Q> Any further insight from the attempted VOP about the mechanism whether it’s slow-fast, fast-slow, or slow-slow?
Ans. Let’s have a look at the 4 atrial activation sequences in CS catheter during:
a. Initial AVNRT (tachy1)
b. First VOP1
c. Second tachycardia and
d. Attempted VOP (VOP2).
There is very little doubt that during tachy1 the antegrade limb is SP and the retrograde limb is FP. The CS activation is sequentially ‘CS78CS12’. During VOP entrainment of tachy1 could be achieved with VAHV response. In the entrained beats also, the CS activation was similar i.e. ‘CS78CS12’; suggesting same VA route (FP) during entrainment which is the norm in typical AVNRT.
Now during the longer VA tachycardia (tachy2), the possibility of fast slow AVNRT is more likely as explained above (no critical AH jump noted, at or before induction). But more insights resurfaced when the atrial activation was looked into carefully. The CS activation was different there than tachy1. The timing of ‘A’ was near simultaneous in CS 78 and CS56 suggestive of a retrograde breakthrough at an equidistant point from either of the bipole (Fig 2B). Moreover, there was polarity reversal (between CS 78 and CS 56) of the initial segment of the triphasic/quadriphasic ‘A’ electrogram (EGM)(Fig 2B).
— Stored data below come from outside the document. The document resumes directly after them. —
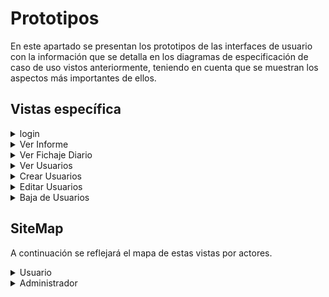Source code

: # Prototipos

En este apartado se presentan los prototipos de las interfaces de usuario con la información que se detalla en los diagramas de especificación de caso de uso vistos anteriormente, teniendo en cuenta que se muestran los aspectos más importantes de ellos.

## Vistas específica
<details>
<summary>login</summary>

| | |
| -- | -- |
|  | ![](../../imagenes/prototipos/login/login.png) |


</details>


<details>
<summary>Ver Informe</summary>

| | |
| -- | -- |
| Seleccion de tipo de informe | ![](../../imagenes/prototipos/informe/seleccion.png) |
| Informe Diario | ![](../../imagenes/prototipos/informe/diario.png) |
| Informe Semanal | ![](../../imagenes/prototipos/informe/semanal.png) |
| Informe Mensual | ![](../../imagenes/prototipos/informe/mensual.png) |

</details>

<details>
<summary> Ver Fichaje Diario </summary>


![](../../imagenes/prototipos/fichajeDiario/verFichajeDiario.png)

</details>

<details>
<summary> Ver Usuarios </summary>

|  |
| -- |
| ![](../../imagenes/prototipos/usuarios/verUsuarios(defaultAdmin).png) |

Opciones tras seleccionar un usuario:

|  |
| -- |
| ![](../../imagenes/prototipos/usuarios/EditarEliminarUsuarios(defaultAdmin).png) |

</details>

<details>
<summary>Crear Usuarios</summary>

![](../../imagenes/prototipos/usuarios/crearUsuario.png)
</details>

<details>
<summary>Editar Usuarios</summary>

![](../../imagenes/prototipos/usuarios/editarUsuario.png)
</details>

<details>
<summary>Baja de Usuarios</summary>

### Vista
![](../../imagenes/prototipos/usuarios/eliminarUsuarios1.png)

### Formulario
![](../../imagenes/prototipos/usuarios/eliminarUsuarios2.png)

### Confirmación
![](../../imagenes/prototipos/usuarios/eliminarUsuarios3.png)
</details>


## SiteMap
A continuación se reflejará el mapa de estas vistas por actores.

<details>
<summary>Usuario</summary>

|  |
| -- |
| ![](../../imagenes/prototipos/diagramaFlujoAplicacion/DiagramaFlujoUsuario.png) |

</details>

<details>
<summary>Administrador</summary>

|  |
| -- |
| ![](../../imagenes/prototipos/diagramaFlujoAplicacion/DiagramaFlujoAdmin.png) |

</details>
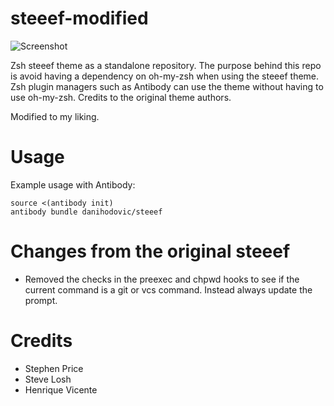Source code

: # steeef-modified

![Screenshot](https://github.com/danihodovic/steeef/blob/master/steeef-modified.png)

Zsh steeef theme as a standalone repository. The purpose behind this repo is avoid having a
dependency on oh-my-zsh when using the steeef theme. Zsh plugin managers such as Antibody can use
the theme without having to use oh-my-zsh. Credits to the original theme authors.

Modified to my liking.

# Usage
Example usage with Antibody:

    source <(antibody init)
    antibody bundle danihodovic/steeef

# Changes from the original steeef
- Removed the checks in the preexec and chpwd hooks to see if the current command is a git or vcs
  command. Instead always update the prompt.

# Credits
- Stephen Price
- Steve Losh
- Henrique Vicente
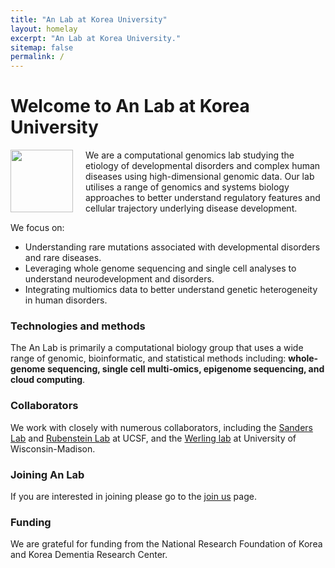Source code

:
 ```yaml
---
title: "An Lab at Korea University"
layout: homelay
excerpt: "An Lab at Korea University."
sitemap: false
permalink: /
---
```


# Welcome to An Lab at Korea University

<img src="{{ site.url }}{{ site.baseurl }}/images/logopic/anlab.png" style="width: 100px; float: left;margin-right: 20px; border: 10px">

We are a computational genomics lab studying the etiology of developmental disorders and complex human diseases using high-dimensional genomic data. Our lab utilises a range of genomics and systems biology approaches to better understand regulatory features and cellular trajectory underlying disease development. 

We focus on:

- Understanding rare mutations associated with developmental disorders and rare diseases.
- Leveraging whole genome sequencing and single cell analyses to understand neurodevelopment and disorders.
- Integrating multiomics data to better understand genetic heterogeneity in human disorders.

### Technologies and methods
The An Lab is primarily a computational biology group that uses a wide range of genomic, bioinformatic, and statistical methods including: **whole-genome sequencing, single cell multi-omics, epigenome sequencing, and cloud computing**.

### Collaborators
We work with closely with numerous collaborators, including the [Sanders Lab](http://sanderslab.ucsf.edu) and [Rubenstein Lab](https://rubensteinlab.ucsf.edu/) at UCSF, and the [Werling lab](https://werling.genetics.wisc.edu/) at University of Wisconsin-Madison.


### Joining An Lab
If you are interested in joining please go to the [join us](recruitment) page.

### Funding
We are grateful for funding from the National Research Foundation of Korea and Korea Dementia Research Center.


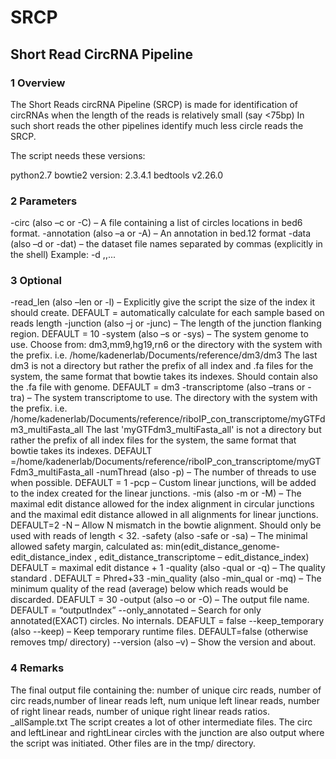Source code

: # SRCP
## Short Read CircRNA Pipeline

### 1 Overview
The Short Reads circRNA Pipeline (SRCP) is made for identification of circRNAs when the length
of the reads is relatively small (say <75bp)
In such short reads the other pipelines identify much less circle reads the SRCP.

The script needs these versions:

python2.7
bowtie2 version: 2.3.4.1
bedtools v2.26.0


### 2 Parameters
-circ (also –c or -C) – A file containing a list of circles locations in bed6 format.
-annotation (also –a or -A) – An annotation in bed.12 format
<chr><locA><locB><name><reads><strand><cdsStart><cdEnd><numExons><exon starts><exon ends>
-data (also –d or -dat) – the dataset file names separated by commas (explicitly in the shell)
Example: -d <file1>,<file2>,...<fileN>

### 3 Optional
-read_len (also –len or -l) – Explicitly give the script the size of the index it should create.
DEFAULT = automatically calculate for each sample based on reads length
-junction (also –j or -junc) – The length of the junction flanking region. DEFAULT = 10
-system (also –s or -sys) – The system genome to use. Choose from: dm3,mm9,hg19,rn6 or
the directory with the system with the prefix. i.e. /home/kadenerlab/Documents/reference/dm3/dm3
The last dm3 is not a directory but rather the prefix of all index and .fa files for the system, the same format that bowtie takes its indexes. Should contain also the .fa file with genome. DEFAULT = dm3
-transcriptome (also –trans or -tra) – The system transcriptome to use.
The directory with the system with the prefix. i.e. /home/kadenerlab/Documents/reference/riboIP_con_transcriptome/myGTFdm3_multiFasta_all
The last 'myGTFdm3_multiFasta_all' is not a directory but rather the prefix of all index files for the system, the same format that bowtie takes its indexes.
DEFAULT =/home/kadenerlab/Documents/reference/riboIP_con_transcriptome/myGTFdm3_multiFasta_all
-numThread (also -p) – The number of threads to use when possible. DEFAULT = 1
-pcp – Custom linear junctions, will be added to the index created for the linear junctions.
-mis (also -m or -M) – The maximal edit distance allowed for the index alignment in circular junctions and the maximal edit distance allowed in all alignments for linear junctions. DEFAULT=2
-N – Allow N mismatch in the bowtie alignment. Should only be used with reads of length < 32.
-safety (also -safe or -sa) – The minimal allowed safety margin, calculated as:
min(edit_distance_genome-edit_distance_index , edit_distance_transcriptome – edit_distance_index)
DEFAULT = maximal edit distance + 1
-quality (also -qual or -q) – The quality standard . DEFAULT = Phred+33
-min_quality (also -min_qual or -mq) – The minimum quality of the read (average) below which reads would be discarded. DEAFULT = 30
-output (also –o or -O) – The output file name. DEFAULT = “outputIndex”
--only_annotated – Search for only annotated(EXACT) circles. No internals. DEAFULT = false
--keep_temporary (also --keep) – Keep temporary runtime files. DEFAULT=false
(otherwise removes tmp/ directory)
--version (also –v) – Show the version and about.

### 4 Remarks
The final output file containing the: number of unique circ reads, number of circ reads,number of linear reads left, num unique left linear reads, number of right linear reads, number of unique right linear reads ratios.
<output filename>_allSample.txt
The script creates a lot of other intermediate files. The circ and leftLinear and rightLinear circles with the junction are also output where the script was initiated. Other files are in the tmp/ directory.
In addition, the His proximal pole also had similar timing of ‘A’ signal compared to CS78/CS56. These unequivocally proved the retrograde circuit was different from FP (tachy1 and VOP1).
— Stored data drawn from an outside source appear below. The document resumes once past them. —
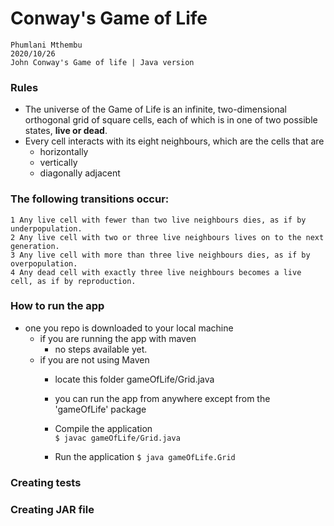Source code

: # Conway's Game of Life

	Phumlani Mthembu
	2020/10/26
	John Conway's Game of life | Java version


### Rules
- The universe of the Game of Life is an infinite, two-dimensional orthogonal grid of square cells, each of which is in one of two possible states, **live or dead**. 
- Every cell interacts with its eight neighbours, which are the cells that are 
	- horizontally
	- vertically
	- diagonally adjacent


### The following transitions occur:
	1 Any live cell with fewer than two live neighbours dies, as if by underpopulation.
	2 Any live cell with two or three live neighbours lives on to the next generation.
	3 Any live cell with more than three live neighbours dies, as if by overpopulation.
	4 Any dead cell with exactly three live neighbours becomes a live cell, as if by reproduction.


### How to run the app
- one you repo is downloaded to your local machine
    - if you are running the app with maven
        - no steps available yet.
    - if you are not using Maven
        - locate this folder gameOfLife/Grid.java
        - you can run the app from anywhere except from the 'gameOfLife' package
        - Compile the application 	
        		`$ javac gameOfLife/Grid.java`

        - Run the application
        		`$ java gameOfLife.Grid`
      

### Creating tests
### Creating JAR file
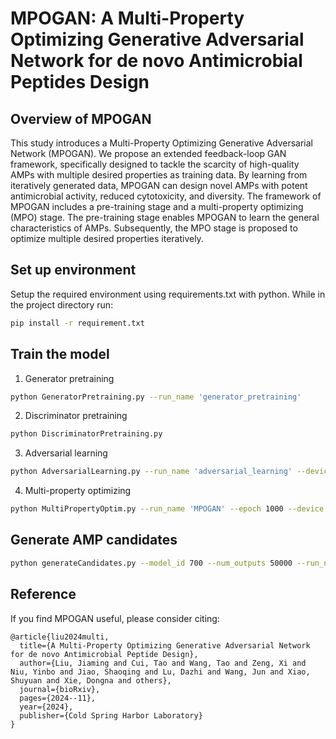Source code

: # MPOGAN: A Multi-Property Optimizing Generative Adversarial Network for de novo Antimicrobial Peptides Design

## Overview of MPOGAN

This study introduces a Multi-Property Optimizing Generative Adversarial Network (MPOGAN). We propose an extended feedback-loop GAN framework, specifically designed to tackle the scarcity of high-quality AMPs with multiple desired properties as training data. By learning from iteratively generated data, MPOGAN can design novel AMPs with potent antimicrobial activity, reduced cytotoxicity, and diversity.
The framework of MPOGAN includes a pre-training stage and a multi-property optimizing (MPO) stage. The pre-training stage enables MPOGAN to learn the general characteristics of AMPs. 
Subsequently, the MPO stage is proposed to optimize multiple desired properties iteratively. 

## Set up environment

Setup the required environment using requirements.txt with python. While in the project directory run:

```bash
pip install -r requirement.txt
```

## Train the model

1. Generator pretraining

```bash
python GeneratorPretraining.py --run_name 'generator_pretraining'
```

2. Discriminator pretraining

```bash
python DiscriminatorPretraining.py
```

3. Adversarial learning

```bash
python AdversarialLearning.py --run_name 'adversarial_learning' --device 'cuda:0' --epoch 1000 --dis_lr 0.00005 --adv_d_steps 1 --adv_d_epochs 5
```

4. Multi-property optimizing

```bash
python MultiPropertyOptim.py --run_name 'MPOGAN' --epoch 1000 --device 'cuda:0' --dataset_max_size 1000 --epoch 700 --gen_lr 0.00005 --dis_lr 0.00005 --ur 0.25 --ugr 0.7 --with_toxin 1 --with_cdhit 1 --with_stable_update 1 --amp_threshold 0.8 --toxin_threshold 0.7 --cdhit_threshold 0.6
```

## Generate AMP candidates

```bash
python generateCandidates.py --model_id 700 --num_outputs 50000 --run_name MPOGAN_finetuning
```

## Reference

If you find MPOGAN useful, please consider citing: 

```
@article{liu2024multi,
  title={A Multi-Property Optimizing Generative Adversarial Network for de novo Antimicrobial Peptide Design},
  author={Liu, Jiaming and Cui, Tao and Wang, Tao and Zeng, Xi and Niu, Yinbo and Jiao, Shaoqing and Lu, Dazhi and Wang, Jun and Xiao, Shuyuan and Xie, Dongna and others},
  journal={bioRxiv},
  pages={2024--11},
  year={2024},
  publisher={Cold Spring Harbor Laboratory}
}
```
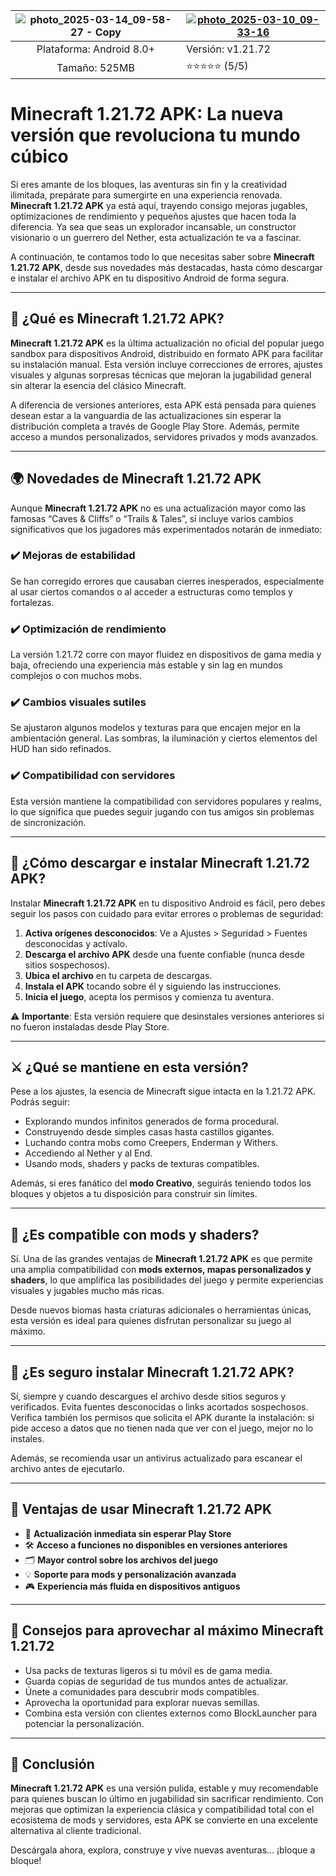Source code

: 


|![photo_2025-03-14_09-58-27 - Copy](https://hoanghamobile.com/tin-tuc/wp-content/uploads/2024/08/game-minecraft-thumb.jpg)|<a href="https://modhehe.com/minecraft/">![photo_2025-03-10_09-33-16](https://blog.avivamiento.com/content/images/2017/03/DESCARGA-AHORA.png)</a>|
|:-------------------------------------------------:|-----------------------|
| Plataforma: Android 8.0+                       | Versión: v1.21.72    |
| Tamaño: 525MB                                  | ⭐️⭐️⭐️⭐️⭐️ (5/5) |





# **Minecraft 1.21.72 APK: La nueva versión que revoluciona tu mundo cúbico**

Si eres amante de los bloques, las aventuras sin fin y la creatividad ilimitada, prepárate para sumergirte en una experiencia renovada. **Minecraft 1.21.72 APK** ya está aquí, trayendo consigo mejoras jugables, optimizaciones de rendimiento y pequeños ajustes que hacen toda la diferencia. Ya sea que seas un explorador incansable, un constructor visionario o un guerrero del Nether, esta actualización te va a fascinar.

A continuación, te contamos todo lo que necesitas saber sobre **Minecraft 1.21.72 APK**, desde sus novedades más destacadas, hasta cómo descargar e instalar el archivo APK en tu dispositivo Android de forma segura.

---

## 🧱 ¿Qué es Minecraft 1.21.72 APK?

**Minecraft 1.21.72 APK** es la última actualización no oficial del popular juego sandbox para dispositivos Android, distribuido en formato APK para facilitar su instalación manual. Esta versión incluye correcciones de errores, ajustes visuales y algunas sorpresas técnicas que mejoran la jugabilidad general sin alterar la esencia del clásico Minecraft.

A diferencia de versiones anteriores, esta APK está pensada para quienes desean estar a la vanguardia de las actualizaciones sin esperar la distribución completa a través de Google Play Store. Además, permite acceso a mundos personalizados, servidores privados y mods avanzados.

---

## 🌍 Novedades de Minecraft 1.21.72 APK

Aunque **Minecraft 1.21.72 APK** no es una actualización mayor como las famosas “Caves & Cliffs” o “Trails & Tales”, sí incluye varios cambios significativos que los jugadores más experimentados notarán de inmediato:

### ✔️ Mejoras de estabilidad
Se han corregido errores que causaban cierres inesperados, especialmente al usar ciertos comandos o al acceder a estructuras como templos y fortalezas.

### ✔️ Optimización de rendimiento
La versión 1.21.72 corre con mayor fluidez en dispositivos de gama media y baja, ofreciendo una experiencia más estable y sin lag en mundos complejos o con muchos mobs.

### ✔️ Cambios visuales sutiles
Se ajustaron algunos modelos y texturas para que encajen mejor en la ambientación general. Las sombras, la iluminación y ciertos elementos del HUD han sido refinados.

### ✔️ Compatibilidad con servidores
Esta versión mantiene la compatibilidad con servidores populares y realms, lo que significa que puedes seguir jugando con tus amigos sin problemas de sincronización.

---

## 📲 ¿Cómo descargar e instalar Minecraft 1.21.72 APK?

Instalar **Minecraft 1.21.72 APK** en tu dispositivo Android es fácil, pero debes seguir los pasos con cuidado para evitar errores o problemas de seguridad:

1. **Activa orígenes desconocidos**: Ve a Ajustes > Seguridad > Fuentes desconocidas y actívalo.
2. **Descarga el archivo APK** desde una fuente confiable (nunca desde sitios sospechosos).
3. **Ubica el archivo** en tu carpeta de descargas.
4. **Instala el APK** tocando sobre él y siguiendo las instrucciones.
5. **Inicia el juego**, acepta los permisos y comienza tu aventura.

⚠️ **Importante**: Esta versión requiere que desinstales versiones anteriores si no fueron instaladas desde Play Store.

---

## ⚔️ ¿Qué se mantiene en esta versión?

Pese a los ajustes, la esencia de Minecraft sigue intacta en la 1.21.72 APK. Podrás seguir:

- Explorando mundos infinitos generados de forma procedural.
- Construyendo desde simples casas hasta castillos gigantes.
- Luchando contra mobs como Creepers, Enderman y Withers.
- Accediendo al Nether y al End.
- Usando mods, shaders y packs de texturas compatibles.

Además, si eres fanático del **modo Creativo**, seguirás teniendo todos los bloques y objetos a tu disposición para construir sin límites.

---

## 🧩 ¿Es compatible con mods y shaders?

Sí. Una de las grandes ventajas de **Minecraft 1.21.72 APK** es que permite una amplia compatibilidad con **mods externos, mapas personalizados y shaders**, lo que amplifica las posibilidades del juego y permite experiencias visuales y jugables mucho más ricas.

Desde nuevos biomas hasta criaturas adicionales o herramientas únicas, esta versión es ideal para quienes disfrutan personalizar su juego al máximo.

---

## 🔐 ¿Es seguro instalar Minecraft 1.21.72 APK?

Sí, siempre y cuando descargues el archivo desde sitios seguros y verificados. Evita fuentes desconocidas o links acortados sospechosos. Verifica también los permisos que solicita el APK durante la instalación: si pide acceso a datos que no tienen nada que ver con el juego, mejor no lo instales.

Además, se recomienda usar un antivirus actualizado para escanear el archivo antes de ejecutarlo.

---

## 🌟 Ventajas de usar Minecraft 1.21.72 APK

- 🔄 **Actualización inmediata sin esperar Play Store**
- 🛠️ **Acceso a funciones no disponibles en versiones anteriores**
- 🗂️ **Mayor control sobre los archivos del juego**
- 💡 **Soporte para mods y personalización avanzada**
- 🎮 **Experiencia más fluida en dispositivos antiguos**

---

## 🧠 Consejos para aprovechar al máximo Minecraft 1.21.72

- Usa packs de texturas ligeros si tu móvil es de gama media.
- Guarda copias de seguridad de tus mundos antes de actualizar.
- Únete a comunidades para descubrir mods compatibles.
- Aprovecha la oportunidad para explorar nuevas semillas.
- Combina esta versión con clientes externos como BlockLauncher para potenciar la personalización.

---

## 🧭 Conclusión

**Minecraft 1.21.72 APK** es una versión pulida, estable y muy recomendable para quienes buscan lo último en jugabilidad sin sacrificar rendimiento. Con mejoras que optimizan la experiencia clásica y compatibilidad total con el ecosistema de mods y servidores, esta APK se convierte en una excelente alternativa al cliente tradicional.

Descárgala ahora, explora, construye y vive nuevas aventuras… ¡bloque a bloque!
As described above, VOP2 repeatedly terminated the tachy2. During VOP the tachy2 had terminated without conduction to atrium (3rd beat in Fig 2C). The tachy2 continued for several beats after starting VOP (till 2nd beat of RV pacing in Fig 2C). In the 3rd beat captured ventricle has terminated the tachy2 by entering the excitable gap. From 3rd beat onwards it is merely a VA conduction happening after tachycardia termination, which is clear from AA interval measurements (Fig 2C). In addition, if we look at the EGM of CS, till the tachycardia was continuing, the ‘A’ EGM in CS 56 and CS78 was simultaneous (CS78=CS56 , first 2 beats in Fig2C). But as soon as tachy2 terminated (and there was VA conduction during continued RV pacing), the CS activation pattern was different, but was identical to tachy1and VOP1 (Fig 1B), hence now via FP (CS78CS56 ). This again proves that the retrograde limb of the tachy2 was anything other than FP and fast-slow AVNRT becomes the only possible mechanism. In fact, the EGM in CS78 itself changed significantly between tachy2 and VA conduction. The initial vector of +/- (marked as * in Fig 2C) became negative of higher amplitude (** in Fig 2C). This is also another kind of polarity reversal, and was due to change in the route of VA conduction.
In essence, this interesting case highlights importance of stepwise application of maneuvers to confirm or exclude SVT mechanisms. Minute EGM signal change and polarity reversal can also provide useful insights in determining exact AVNRT mechanism.